WHAT YOU WILL DO - Once you find the line below that has "WIR ÜBER UNS", output it and every line after it exactly, stopping after the line that has "centes na pós-graduação", with no pictures.

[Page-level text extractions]
- - -
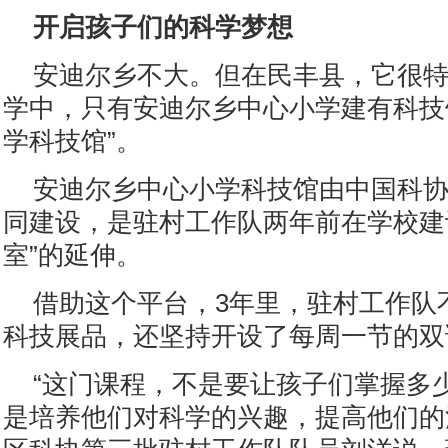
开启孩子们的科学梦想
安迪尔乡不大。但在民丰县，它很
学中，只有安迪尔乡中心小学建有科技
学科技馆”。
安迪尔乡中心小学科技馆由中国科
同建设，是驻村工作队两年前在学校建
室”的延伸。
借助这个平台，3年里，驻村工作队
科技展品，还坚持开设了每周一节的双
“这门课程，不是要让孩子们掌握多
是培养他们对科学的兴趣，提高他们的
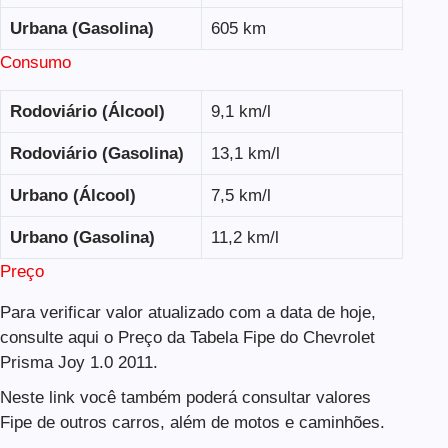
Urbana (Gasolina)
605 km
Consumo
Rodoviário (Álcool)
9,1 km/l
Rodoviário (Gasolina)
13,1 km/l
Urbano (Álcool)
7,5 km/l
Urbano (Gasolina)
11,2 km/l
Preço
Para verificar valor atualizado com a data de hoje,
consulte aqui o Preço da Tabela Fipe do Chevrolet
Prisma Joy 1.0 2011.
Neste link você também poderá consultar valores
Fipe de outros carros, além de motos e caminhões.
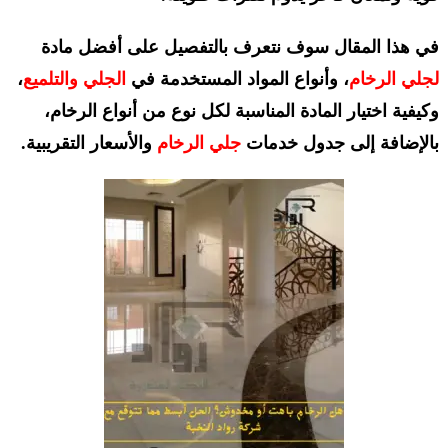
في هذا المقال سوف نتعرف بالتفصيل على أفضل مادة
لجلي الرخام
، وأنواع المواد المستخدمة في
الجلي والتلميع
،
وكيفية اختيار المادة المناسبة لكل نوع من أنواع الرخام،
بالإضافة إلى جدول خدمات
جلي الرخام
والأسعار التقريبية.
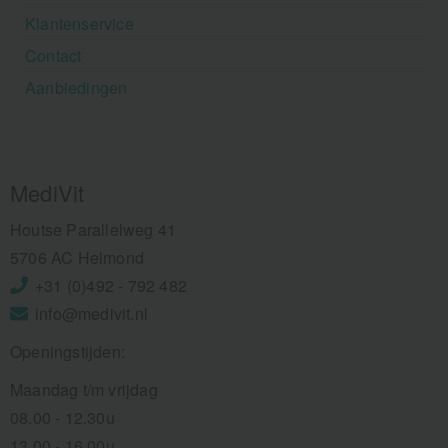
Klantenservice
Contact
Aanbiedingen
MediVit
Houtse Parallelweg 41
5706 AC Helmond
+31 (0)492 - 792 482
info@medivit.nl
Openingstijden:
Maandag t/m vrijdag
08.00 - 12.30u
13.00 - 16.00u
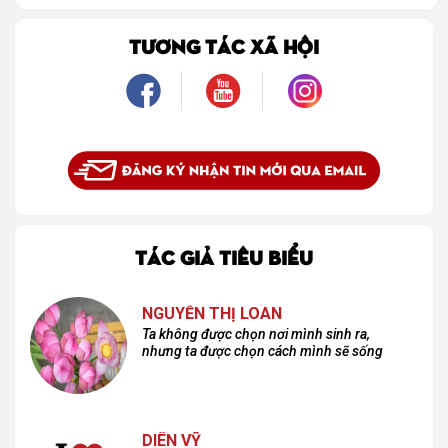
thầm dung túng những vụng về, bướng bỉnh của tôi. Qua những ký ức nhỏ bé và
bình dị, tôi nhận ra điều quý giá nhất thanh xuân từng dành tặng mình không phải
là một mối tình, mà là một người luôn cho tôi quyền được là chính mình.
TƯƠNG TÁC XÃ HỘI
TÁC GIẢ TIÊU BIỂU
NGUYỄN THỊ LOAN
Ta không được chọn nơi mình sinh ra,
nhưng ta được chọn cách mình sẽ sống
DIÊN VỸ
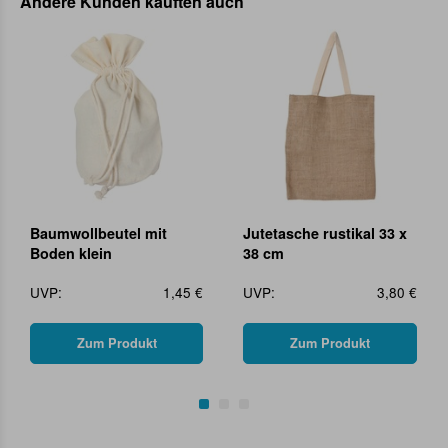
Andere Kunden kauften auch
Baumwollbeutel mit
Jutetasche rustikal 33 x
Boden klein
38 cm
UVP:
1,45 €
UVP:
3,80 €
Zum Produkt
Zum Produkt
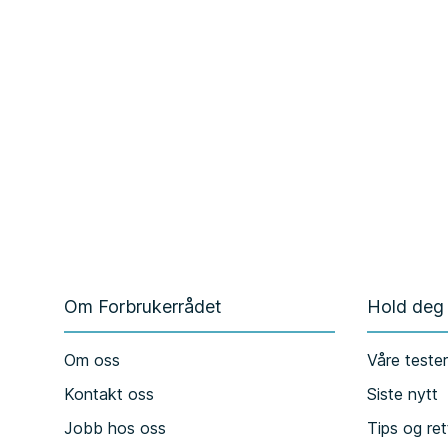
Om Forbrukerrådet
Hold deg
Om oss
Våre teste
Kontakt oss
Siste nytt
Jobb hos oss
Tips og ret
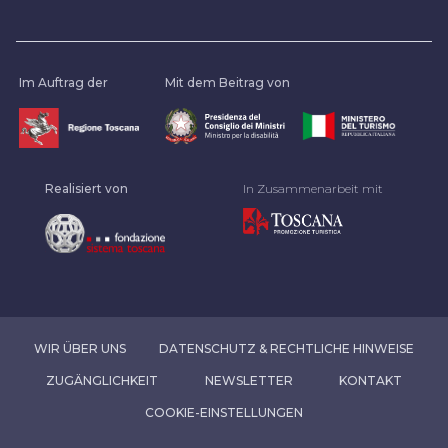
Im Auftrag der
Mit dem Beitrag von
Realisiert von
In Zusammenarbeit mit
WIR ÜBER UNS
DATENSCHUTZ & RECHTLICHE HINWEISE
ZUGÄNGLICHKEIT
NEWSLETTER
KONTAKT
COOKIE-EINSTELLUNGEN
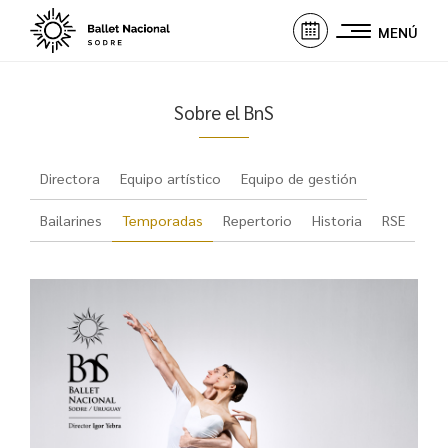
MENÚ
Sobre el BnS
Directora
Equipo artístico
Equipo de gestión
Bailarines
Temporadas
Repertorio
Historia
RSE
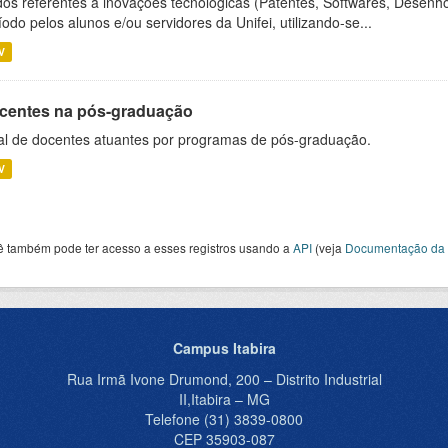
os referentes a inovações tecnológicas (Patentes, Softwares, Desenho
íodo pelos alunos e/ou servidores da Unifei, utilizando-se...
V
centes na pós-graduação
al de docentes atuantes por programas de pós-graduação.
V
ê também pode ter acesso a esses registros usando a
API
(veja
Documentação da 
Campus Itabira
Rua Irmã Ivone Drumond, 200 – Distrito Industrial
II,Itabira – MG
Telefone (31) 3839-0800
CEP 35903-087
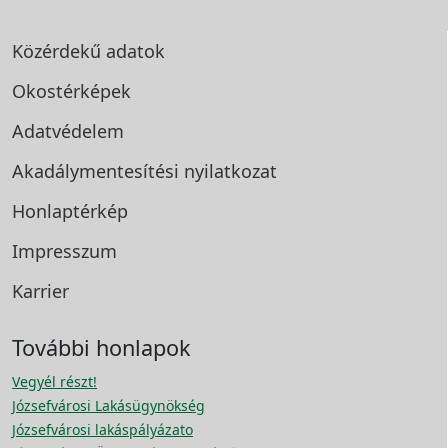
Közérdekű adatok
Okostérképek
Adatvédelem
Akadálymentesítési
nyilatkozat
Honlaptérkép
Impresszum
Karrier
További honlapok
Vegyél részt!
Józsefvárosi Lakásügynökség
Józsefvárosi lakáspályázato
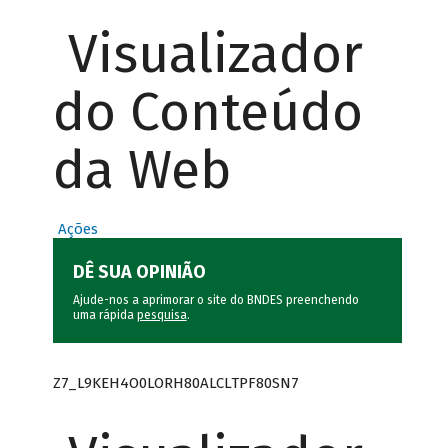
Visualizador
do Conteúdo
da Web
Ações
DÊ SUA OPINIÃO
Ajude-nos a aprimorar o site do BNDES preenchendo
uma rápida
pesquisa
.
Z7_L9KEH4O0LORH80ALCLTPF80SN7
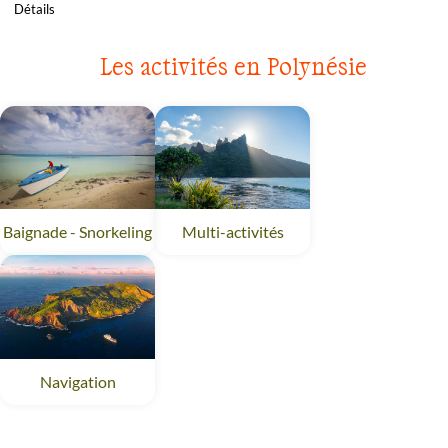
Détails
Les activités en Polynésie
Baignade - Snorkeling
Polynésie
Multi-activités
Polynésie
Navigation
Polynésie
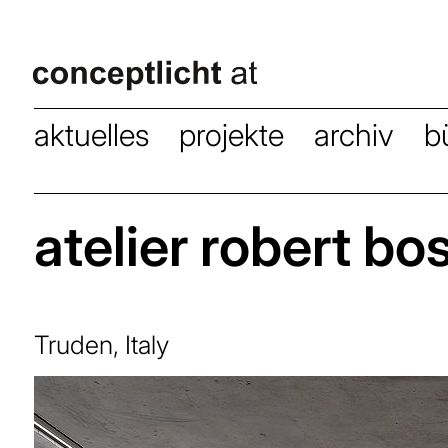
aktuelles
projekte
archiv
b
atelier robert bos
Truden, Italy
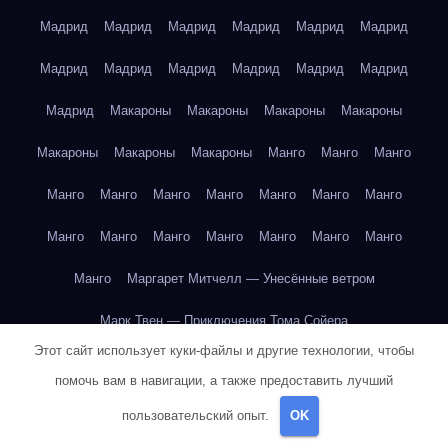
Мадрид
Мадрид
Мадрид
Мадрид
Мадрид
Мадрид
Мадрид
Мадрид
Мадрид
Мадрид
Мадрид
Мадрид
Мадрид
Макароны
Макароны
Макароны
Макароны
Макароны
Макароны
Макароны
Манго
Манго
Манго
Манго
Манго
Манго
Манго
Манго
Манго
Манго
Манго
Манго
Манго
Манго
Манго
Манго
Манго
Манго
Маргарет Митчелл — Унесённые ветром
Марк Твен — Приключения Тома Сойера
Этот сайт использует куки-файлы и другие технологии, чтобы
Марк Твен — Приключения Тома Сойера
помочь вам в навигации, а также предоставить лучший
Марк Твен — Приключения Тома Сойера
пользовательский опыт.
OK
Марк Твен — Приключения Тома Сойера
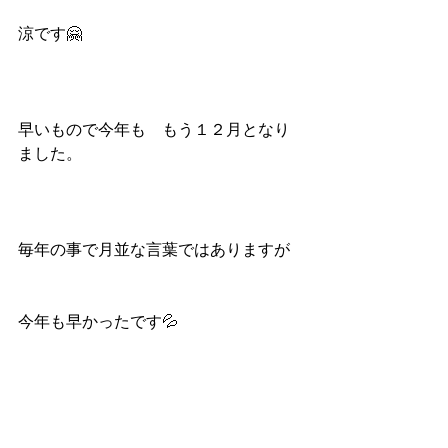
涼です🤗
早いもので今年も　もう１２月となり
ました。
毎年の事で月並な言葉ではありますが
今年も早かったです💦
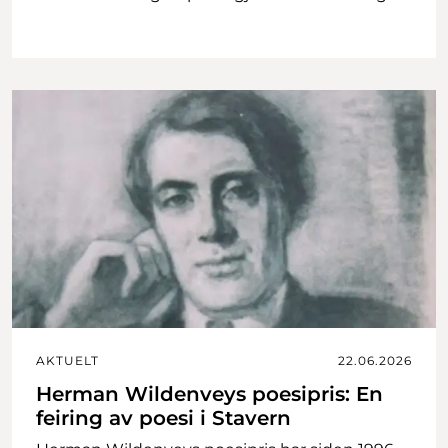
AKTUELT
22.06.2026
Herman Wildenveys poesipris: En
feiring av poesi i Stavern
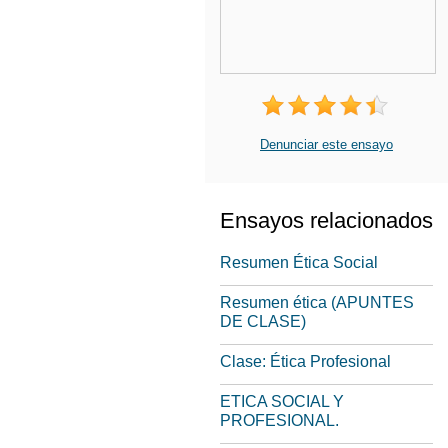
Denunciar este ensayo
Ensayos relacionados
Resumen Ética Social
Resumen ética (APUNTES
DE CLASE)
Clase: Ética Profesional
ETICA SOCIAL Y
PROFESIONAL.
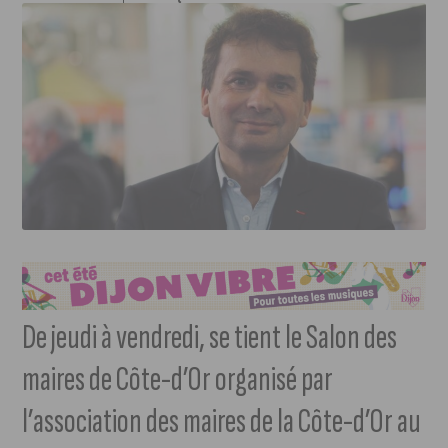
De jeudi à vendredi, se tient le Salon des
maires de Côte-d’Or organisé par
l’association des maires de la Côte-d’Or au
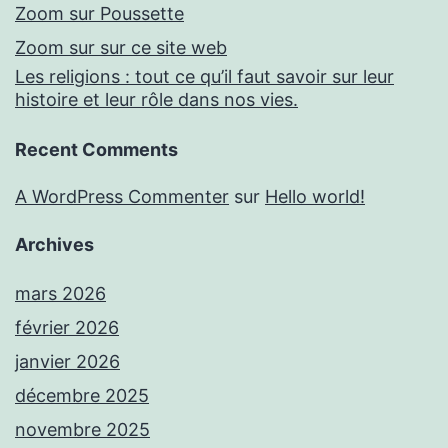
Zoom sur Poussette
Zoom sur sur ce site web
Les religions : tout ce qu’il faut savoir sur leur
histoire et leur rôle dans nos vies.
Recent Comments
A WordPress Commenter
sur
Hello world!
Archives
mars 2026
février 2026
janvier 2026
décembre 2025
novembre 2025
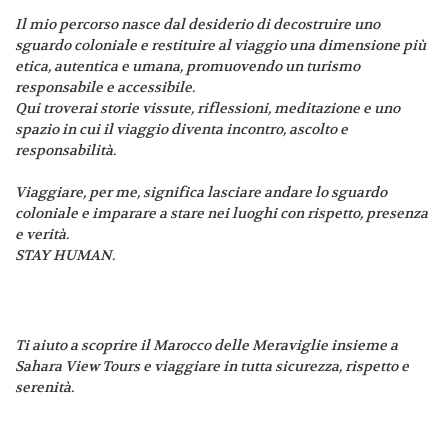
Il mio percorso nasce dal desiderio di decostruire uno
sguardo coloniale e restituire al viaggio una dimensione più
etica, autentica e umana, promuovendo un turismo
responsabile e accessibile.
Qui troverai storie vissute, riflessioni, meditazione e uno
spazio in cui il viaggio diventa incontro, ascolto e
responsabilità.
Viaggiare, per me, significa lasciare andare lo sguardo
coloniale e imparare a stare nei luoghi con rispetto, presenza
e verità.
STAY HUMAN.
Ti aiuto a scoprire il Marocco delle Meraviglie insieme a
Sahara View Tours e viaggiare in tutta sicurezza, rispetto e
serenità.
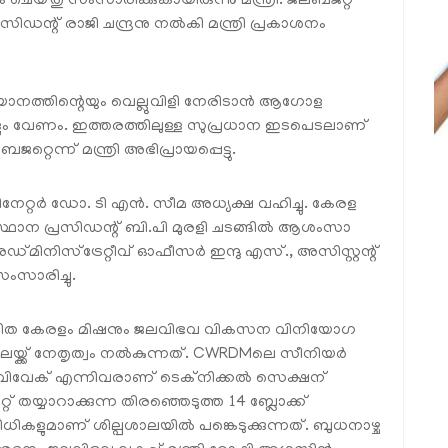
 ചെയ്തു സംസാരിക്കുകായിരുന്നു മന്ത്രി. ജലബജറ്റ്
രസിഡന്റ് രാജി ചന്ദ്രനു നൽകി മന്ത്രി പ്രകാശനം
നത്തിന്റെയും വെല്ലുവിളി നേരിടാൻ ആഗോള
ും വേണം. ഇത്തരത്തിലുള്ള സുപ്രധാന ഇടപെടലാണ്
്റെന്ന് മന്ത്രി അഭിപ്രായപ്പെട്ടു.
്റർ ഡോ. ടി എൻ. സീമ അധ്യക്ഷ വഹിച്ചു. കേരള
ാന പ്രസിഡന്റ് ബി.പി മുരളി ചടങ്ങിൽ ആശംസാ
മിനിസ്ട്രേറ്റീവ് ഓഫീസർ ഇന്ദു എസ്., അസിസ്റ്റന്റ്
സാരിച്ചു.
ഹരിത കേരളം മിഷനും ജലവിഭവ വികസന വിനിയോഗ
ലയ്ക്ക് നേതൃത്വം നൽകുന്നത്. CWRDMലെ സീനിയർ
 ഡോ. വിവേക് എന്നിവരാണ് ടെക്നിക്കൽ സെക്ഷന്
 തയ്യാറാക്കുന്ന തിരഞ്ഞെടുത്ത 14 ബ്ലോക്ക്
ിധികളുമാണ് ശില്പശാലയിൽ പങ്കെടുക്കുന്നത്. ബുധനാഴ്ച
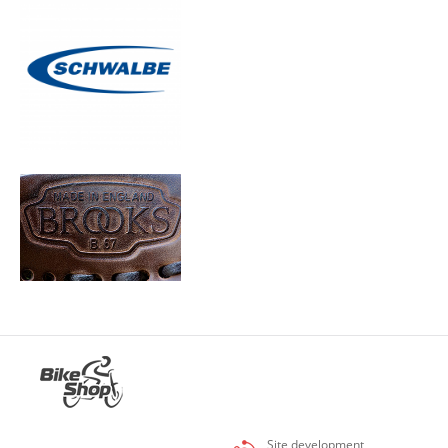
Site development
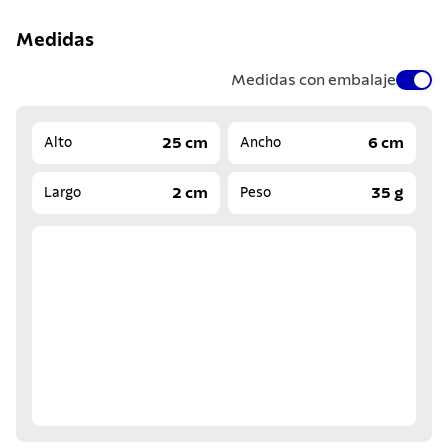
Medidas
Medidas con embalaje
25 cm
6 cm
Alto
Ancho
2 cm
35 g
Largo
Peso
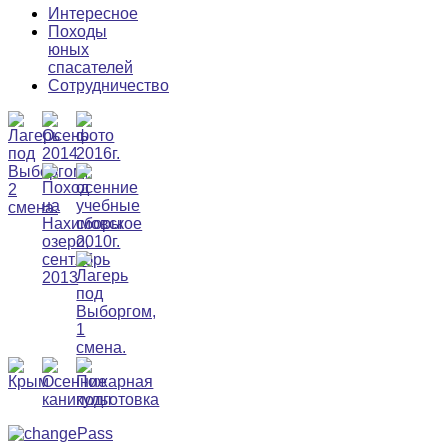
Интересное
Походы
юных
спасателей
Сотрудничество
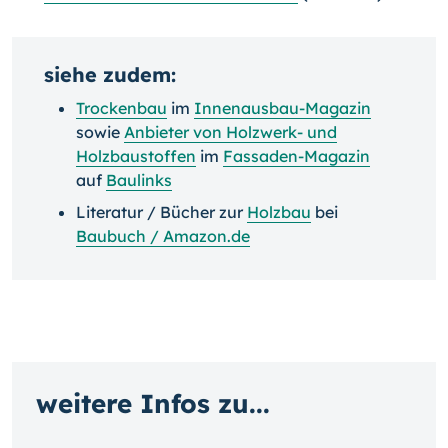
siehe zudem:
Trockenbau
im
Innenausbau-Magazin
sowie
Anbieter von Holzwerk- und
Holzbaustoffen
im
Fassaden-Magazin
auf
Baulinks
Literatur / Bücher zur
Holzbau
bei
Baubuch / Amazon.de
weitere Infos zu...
- - -
WRITTEN SOLUTION -
WIR ÜBER UNS
DATENSCHUTZ & RECHTLICHE HINWEISE
ZUGÄNGLICHKEIT
NEWSLETTER
KONTAKT
COOKIE-EINSTELLUNGEN
MENÚ
Sobre el BnS
Directora
Equipo artístico
Equipo de gestión
Bailarines
Temporadas
Repertorio
Historia
RSE
os referentes a inovações tecnológicas (Patentes, Softwares, Desenho
íodo pelos alunos e/ou servidores da Unifei, utilizando-se...
V
centes na pós-graduação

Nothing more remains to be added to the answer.